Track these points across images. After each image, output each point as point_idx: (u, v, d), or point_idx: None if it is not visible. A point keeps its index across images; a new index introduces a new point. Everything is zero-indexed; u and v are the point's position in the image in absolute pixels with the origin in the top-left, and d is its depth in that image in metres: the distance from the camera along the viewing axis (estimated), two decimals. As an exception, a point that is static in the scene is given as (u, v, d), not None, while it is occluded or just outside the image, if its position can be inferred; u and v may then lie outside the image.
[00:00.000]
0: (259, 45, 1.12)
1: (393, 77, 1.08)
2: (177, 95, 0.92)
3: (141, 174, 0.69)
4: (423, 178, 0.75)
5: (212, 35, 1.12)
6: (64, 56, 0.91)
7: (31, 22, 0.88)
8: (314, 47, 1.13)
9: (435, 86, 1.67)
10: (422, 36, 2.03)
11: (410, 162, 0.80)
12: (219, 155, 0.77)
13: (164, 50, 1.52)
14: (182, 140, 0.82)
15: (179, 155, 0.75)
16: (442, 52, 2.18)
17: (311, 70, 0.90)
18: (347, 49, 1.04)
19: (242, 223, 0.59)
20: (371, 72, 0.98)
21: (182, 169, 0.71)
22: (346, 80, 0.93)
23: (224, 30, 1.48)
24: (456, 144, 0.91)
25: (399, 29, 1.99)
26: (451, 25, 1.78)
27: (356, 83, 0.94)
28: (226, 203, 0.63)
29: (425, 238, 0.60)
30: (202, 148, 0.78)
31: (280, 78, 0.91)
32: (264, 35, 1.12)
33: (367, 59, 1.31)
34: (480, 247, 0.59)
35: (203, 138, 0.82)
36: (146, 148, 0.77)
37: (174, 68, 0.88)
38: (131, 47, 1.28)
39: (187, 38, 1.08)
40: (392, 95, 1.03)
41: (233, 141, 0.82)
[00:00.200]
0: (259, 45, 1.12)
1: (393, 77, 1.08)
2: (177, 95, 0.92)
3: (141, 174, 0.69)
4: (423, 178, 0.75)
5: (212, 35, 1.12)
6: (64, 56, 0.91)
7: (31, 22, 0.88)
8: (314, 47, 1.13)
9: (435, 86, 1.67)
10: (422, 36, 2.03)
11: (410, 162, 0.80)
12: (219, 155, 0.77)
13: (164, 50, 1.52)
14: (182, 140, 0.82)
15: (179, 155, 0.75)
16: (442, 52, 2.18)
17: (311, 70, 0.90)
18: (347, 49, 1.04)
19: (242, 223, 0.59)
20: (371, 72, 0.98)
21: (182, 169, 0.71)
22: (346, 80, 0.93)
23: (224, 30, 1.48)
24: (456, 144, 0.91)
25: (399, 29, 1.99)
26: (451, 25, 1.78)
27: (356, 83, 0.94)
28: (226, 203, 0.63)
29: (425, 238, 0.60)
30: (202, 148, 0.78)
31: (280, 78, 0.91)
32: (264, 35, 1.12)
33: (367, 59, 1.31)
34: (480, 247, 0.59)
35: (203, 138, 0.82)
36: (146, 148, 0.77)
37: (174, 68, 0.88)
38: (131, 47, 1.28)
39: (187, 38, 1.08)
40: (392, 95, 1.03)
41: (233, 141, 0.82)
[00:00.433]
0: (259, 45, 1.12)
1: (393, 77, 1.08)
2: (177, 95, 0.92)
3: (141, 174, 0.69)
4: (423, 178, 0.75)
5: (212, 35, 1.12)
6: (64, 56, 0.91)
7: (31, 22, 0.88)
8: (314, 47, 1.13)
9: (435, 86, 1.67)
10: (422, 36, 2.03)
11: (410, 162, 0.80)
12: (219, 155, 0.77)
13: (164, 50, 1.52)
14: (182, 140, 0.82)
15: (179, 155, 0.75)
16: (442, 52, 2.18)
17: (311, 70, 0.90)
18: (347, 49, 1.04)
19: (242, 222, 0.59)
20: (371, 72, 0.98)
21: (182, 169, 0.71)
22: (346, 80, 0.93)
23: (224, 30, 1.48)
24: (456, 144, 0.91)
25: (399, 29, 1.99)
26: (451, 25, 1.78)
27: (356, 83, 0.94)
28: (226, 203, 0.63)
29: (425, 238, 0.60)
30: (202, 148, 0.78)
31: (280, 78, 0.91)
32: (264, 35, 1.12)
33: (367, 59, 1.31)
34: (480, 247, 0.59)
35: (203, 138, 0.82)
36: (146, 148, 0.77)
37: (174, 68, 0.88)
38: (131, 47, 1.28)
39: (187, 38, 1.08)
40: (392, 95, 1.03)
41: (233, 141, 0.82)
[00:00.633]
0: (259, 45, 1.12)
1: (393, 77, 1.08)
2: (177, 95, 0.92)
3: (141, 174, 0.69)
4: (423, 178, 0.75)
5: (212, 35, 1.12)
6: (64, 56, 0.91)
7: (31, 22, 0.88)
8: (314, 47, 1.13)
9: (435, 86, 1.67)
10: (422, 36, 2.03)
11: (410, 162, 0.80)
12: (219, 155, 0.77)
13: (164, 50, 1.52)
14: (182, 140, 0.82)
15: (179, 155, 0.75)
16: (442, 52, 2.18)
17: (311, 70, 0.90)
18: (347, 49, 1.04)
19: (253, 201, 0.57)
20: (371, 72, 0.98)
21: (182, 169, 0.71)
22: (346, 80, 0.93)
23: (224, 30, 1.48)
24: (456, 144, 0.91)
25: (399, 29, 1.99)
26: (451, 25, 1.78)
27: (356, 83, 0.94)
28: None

▶ [Task statement] Output the records in full, keeping them exactly as they are.

▶ [Solution to this exercise]
Track these points across images. After each image, output each point as point_idx: (u, v, d), or point_idx: None if it is not visible. A point keeps its index across images; a new index introduces a new point. Everything is zero-indexed; u and v are the point's position in the image in absolute pixels with the origin in the top-left, and d is its depth in that image in metres: the distance from the camera along the viewing axis (estimated), two decimals. As an exception, a point that is static in the scene is given as (u, v, d), not None, while it is occluded or just outside the image, if its position can be inferred; u and v may then lie outside the image.
[00:00.000]
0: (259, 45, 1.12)
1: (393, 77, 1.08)
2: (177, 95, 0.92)
3: (141, 174, 0.69)
4: (423, 178, 0.75)
5: (212, 35, 1.12)
6: (64, 56, 0.91)
7: (31, 22, 0.88)
8: (314, 47, 1.13)
9: (435, 86, 1.67)
10: (422, 36, 2.03)
11: (410, 162, 0.80)
12: (219, 155, 0.77)
13: (164, 50, 1.52)
14: (182, 140, 0.82)
15: (179, 155, 0.75)
16: (442, 52, 2.18)
17: (311, 70, 0.90)
18: (347, 49, 1.04)
19: (242, 223, 0.59)
20: (371, 72, 0.98)
21: (182, 169, 0.71)
22: (346, 80, 0.93)
23: (224, 30, 1.48)
24: (456, 144, 0.91)
25: (399, 29, 1.99)
26: (451, 25, 1.78)
27: (356, 83, 0.94)
28: (226, 203, 0.63)
29: (425, 238, 0.60)
30: (202, 148, 0.78)
31: (280, 78, 0.91)
32: (264, 35, 1.12)
33: (367, 59, 1.31)
34: (480, 247, 0.59)
35: (203, 138, 0.82)
36: (146, 148, 0.77)
37: (174, 68, 0.88)
38: (131, 47, 1.28)
39: (187, 38, 1.08)
40: (392, 95, 1.03)
41: (233, 141, 0.82)
[00:00.200]
0: (259, 45, 1.12)
1: (393, 77, 1.08)
2: (177, 95, 0.92)
3: (141, 174, 0.69)
4: (423, 178, 0.75)
5: (212, 35, 1.12)
6: (64, 56, 0.91)
7: (31, 22, 0.88)
8: (314, 47, 1.13)
9: (435, 86, 1.67)
10: (422, 36, 2.03)
11: (410, 162, 0.80)
12: (219, 155, 0.77)
13: (164, 50, 1.52)
14: (182, 140, 0.82)
15: (179, 155, 0.75)
16: (442, 52, 2.18)
17: (311, 70, 0.90)
18: (347, 49, 1.04)
19: (242, 223, 0.59)
20: (371, 72, 0.98)
21: (182, 169, 0.71)
22: (346, 80, 0.93)
23: (224, 30, 1.48)
24: (456, 144, 0.91)
25: (399, 29, 1.99)
26: (451, 25, 1.78)
27: (356, 83, 0.94)
28: (226, 203, 0.63)
29: (425, 238, 0.60)
30: (202, 148, 0.78)
31: (280, 78, 0.91)
32: (264, 35, 1.12)
33: (367, 59, 1.31)
34: (480, 247, 0.59)
35: (203, 138, 0.82)
36: (146, 148, 0.77)
37: (174, 68, 0.88)
38: (131, 47, 1.28)
39: (187, 38, 1.08)
40: (392, 95, 1.03)
41: (233, 141, 0.82)
[00:00.433]
0: (259, 45, 1.12)
1: (393, 77, 1.08)
2: (177, 95, 0.92)
3: (141, 174, 0.69)
4: (423, 178, 0.75)
5: (212, 35, 1.12)
6: (64, 56, 0.91)
7: (31, 22, 0.88)
8: (314, 47, 1.13)
9: (435, 86, 1.67)
10: (422, 36, 2.03)
11: (410, 162, 0.80)
12: (219, 155, 0.77)
13: (164, 50, 1.52)
14: (182, 140, 0.82)
15: (179, 155, 0.75)
16: (442, 52, 2.18)
17: (311, 70, 0.90)
18: (347, 49, 1.04)
19: (242, 222, 0.59)
20: (371, 72, 0.98)
21: (182, 169, 0.71)
22: (346, 80, 0.93)
23: (224, 30, 1.48)
24: (456, 144, 0.91)
25: (399, 29, 1.99)
26: (451, 25, 1.78)
27: (356, 83, 0.94)
28: (226, 203, 0.63)
29: (425, 238, 0.60)
30: (202, 148, 0.78)
31: (280, 78, 0.91)
32: (264, 35, 1.12)
33: (367, 59, 1.31)
34: (480, 247, 0.59)
35: (203, 138, 0.82)
36: (146, 148, 0.77)
37: (174, 68, 0.88)
38: (131, 47, 1.28)
39: (187, 38, 1.08)
40: (392, 95, 1.03)
41: (233, 141, 0.82)
[00:00.633]
0: (259, 45, 1.12)
1: (393, 77, 1.08)
2: (177, 95, 0.92)
3: (141, 174, 0.69)
4: (423, 178, 0.75)
5: (212, 35, 1.12)
6: (64, 56, 0.91)
7: (31, 22, 0.88)
8: (314, 47, 1.13)
9: (435, 86, 1.67)
10: (422, 36, 2.03)
11: (410, 162, 0.80)
12: (219, 155, 0.77)
13: (164, 50, 1.52)
14: (182, 140, 0.82)
15: (179, 155, 0.75)
16: (442, 52, 2.18)
17: (311, 70, 0.90)
18: (347, 49, 1.04)
19: (253, 201, 0.57)
20: (371, 72, 0.98)
21: (182, 169, 0.71)
22: (346, 80, 0.93)
23: (224, 30, 1.48)
24: (456, 144, 0.91)
25: (399, 29, 1.99)
26: (451, 25, 1.78)
27: (356, 83, 0.94)
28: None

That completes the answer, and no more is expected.